In Yoga, we learn how To be in our bodies. We learn to listen to our body and mind without immediate judgment and therefore without immediate punitive action. By accepting to stay with unpleasant feelings and emotions and allowing them to be, just as they are, we are already breaking free from the most well oiled pattern for all addictions: immediate reaction in front of uneasiness in ourselves, looking for the easiest way out.
This is what the Gentle practice of awareness is: observation together with a little detachment. It takes time but step-by-step we learn to sit still in the company of our demons. Through watching them we begin to understand what's behind their masks and how they originated. Then we learn acceptance. It personally took me a few years to admit I was ill but what a cathartic experience that is!

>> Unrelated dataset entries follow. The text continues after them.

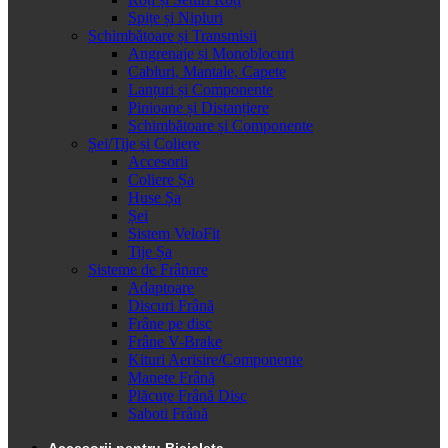
Spițe și Nipluri
Schimbătoare și Transmisii
Angrenaje și Monoblocuri
Cabluri, Mantale, Capete
Lanțuri și Componente
Pinioane și Distanțiere
Schimbătoare și Componente
Șei/Tije și Coliere
Accesorii
Coliere Șa
Huse Șa
Șei
Sistem VeloFit
Tije Șa
Sisteme de Frânare
Adaptoare
Discuri Frână
Frâne pe disc
Frâne V-Brake
Kituri Aerisire/Componente
Manete Frână
Plăcuțe Frână Disc
Saboti Frână
Accesorii pentru Bicicleta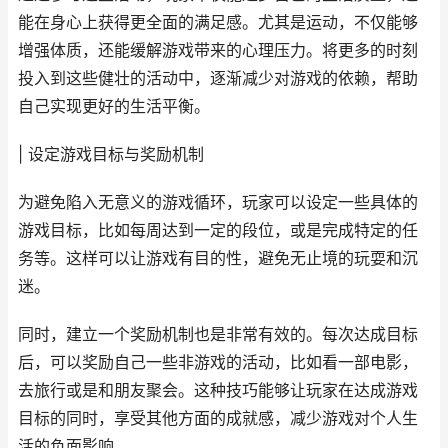
能在身心上获得更全面的满足感。尤其是运动，不仅能够
增强体质，还能缓解游戏带来的心理压力。将更多的时刻
投入到这些健壮的活动中，逐渐减少对游戏的依赖，帮助
自己实现更好的生活平衡。
| 设定游戏目标与奖励机制
为避免陷入无意义的游戏循环，玩家可以设定一些具体的
游戏目标，比如每周达到一定的段位，或是完成特定的任
务等。这样可以让游戏有目的性，避免无止境的玩耍和沉
迷。
同时，建立一个奖励机制也是非常有效的。每次达成目标
后，可以奖励自己一些非游戏的活动，比如看一部电影，
去旅行或是和朋友聚会。这种技巧能够让玩家在达成游戏
目标的同时，享受其他方面的成就感，减少游戏对个人生
活的负面影响。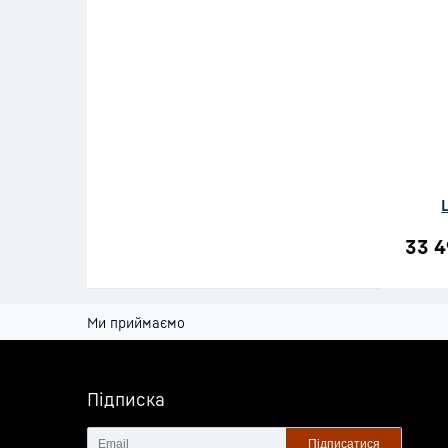
33 4
Ми приймаємо
Підписка
Підписатися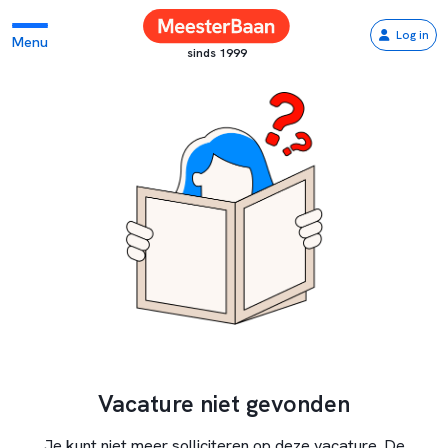
Log in
Menu
sinds 1999
Vacature niet gevonden
Je kunt niet meer solliciteren op deze vacature. De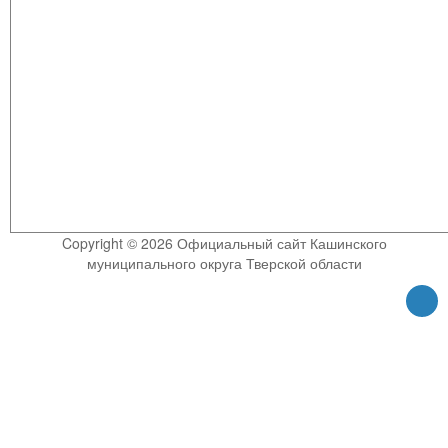
Copyright © 2026 Официальный сайт Кашинского
муниципального округа Тверской области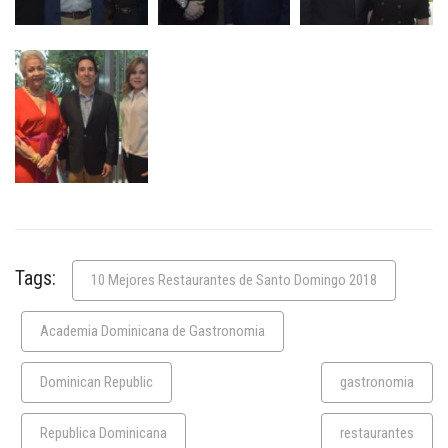
Tags:
10 Mejores Restaurantes de Santo Domingo 2018
Academia Dominicana de Gastronomia
Dominican Republic
gastronomia
Republica Dominicana
restaurantes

Acceptance of our current situation is what is needed to begin to change. After that, accepting that help is needed and that we ought to start truly loving ourselves are real steps forward.
Yoga can allow these processes to happen and it does that considering you as a whole, not just a mind to analyse or a body to fix. It works gently on all levels. It opens and strengthens the body, thus making you feel better right away in your own skin, but adding to these physical movements your awareness, will help you break vicious circles of behaviour. It works on the breathing and teaches you how to be with the breath, but also how to harness it to your own advantage when you think you might be losing control again. It helps you rewire and retrain your mind through guided concentration practices. It teaches you how to relax and to see the great person that you are, even if this is a little hidden to yourself.
PHYSICAL HEALTH
THE CASE OF CANCER, CHEMOTHERAPY AND BEYOND
It's mind blowing to realise that really there is no end to the number of faces that Yoga can have. It was for me when I went to a workshop led by Julie Friedeberger, about Yoga and Cancer.

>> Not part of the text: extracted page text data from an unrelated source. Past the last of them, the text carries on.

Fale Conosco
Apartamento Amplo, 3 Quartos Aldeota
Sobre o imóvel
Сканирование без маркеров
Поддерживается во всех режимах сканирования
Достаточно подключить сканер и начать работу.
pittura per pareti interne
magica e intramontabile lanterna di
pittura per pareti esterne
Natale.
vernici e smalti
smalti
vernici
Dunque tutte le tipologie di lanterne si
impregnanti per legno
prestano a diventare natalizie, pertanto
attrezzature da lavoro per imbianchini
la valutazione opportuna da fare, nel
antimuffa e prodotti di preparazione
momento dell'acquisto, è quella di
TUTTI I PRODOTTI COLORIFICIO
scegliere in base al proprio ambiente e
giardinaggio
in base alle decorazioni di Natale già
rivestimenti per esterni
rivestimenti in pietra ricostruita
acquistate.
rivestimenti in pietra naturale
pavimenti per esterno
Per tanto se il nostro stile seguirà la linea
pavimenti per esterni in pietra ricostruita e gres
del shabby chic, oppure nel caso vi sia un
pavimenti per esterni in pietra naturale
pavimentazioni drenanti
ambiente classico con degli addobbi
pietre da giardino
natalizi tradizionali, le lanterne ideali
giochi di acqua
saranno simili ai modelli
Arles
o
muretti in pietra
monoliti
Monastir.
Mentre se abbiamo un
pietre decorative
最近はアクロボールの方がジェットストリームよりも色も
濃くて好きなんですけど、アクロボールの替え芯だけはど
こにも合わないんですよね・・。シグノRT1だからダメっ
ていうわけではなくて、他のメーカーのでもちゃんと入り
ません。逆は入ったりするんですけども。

If you are going through a chemotherapy treatment and feel totally exhausted, you might wonder how on earth you could be doing yoga and how that would be helpful in any way.
The answer is: by adapting to your needs and giving you energy back instead of taking it away. Small movements of the joints, practised with breath awareness can go a long way in allowing your body to get some energy running through it, and can also take your mind off the preoccupations you are carrying with you.
Breathing exercises and guided meditations will be your best friends along the way. When you feel as if you had the weight of the world on your shoulders, being able to find a corner of peace, silence and stillness it is pure bliss.
"The shared, identical aims of yoga and of healing are wholeness, integration, connection, the bringing into balance of body, mind, emotions and spirit, the uniting of the inner and outer aspects of our reality. Yoga has also given us the means to this end: an armoury of practical tools to help us work towards our healing, our wholeness"
(from "The Healing Power of Yoga" by Julie Friedeberger).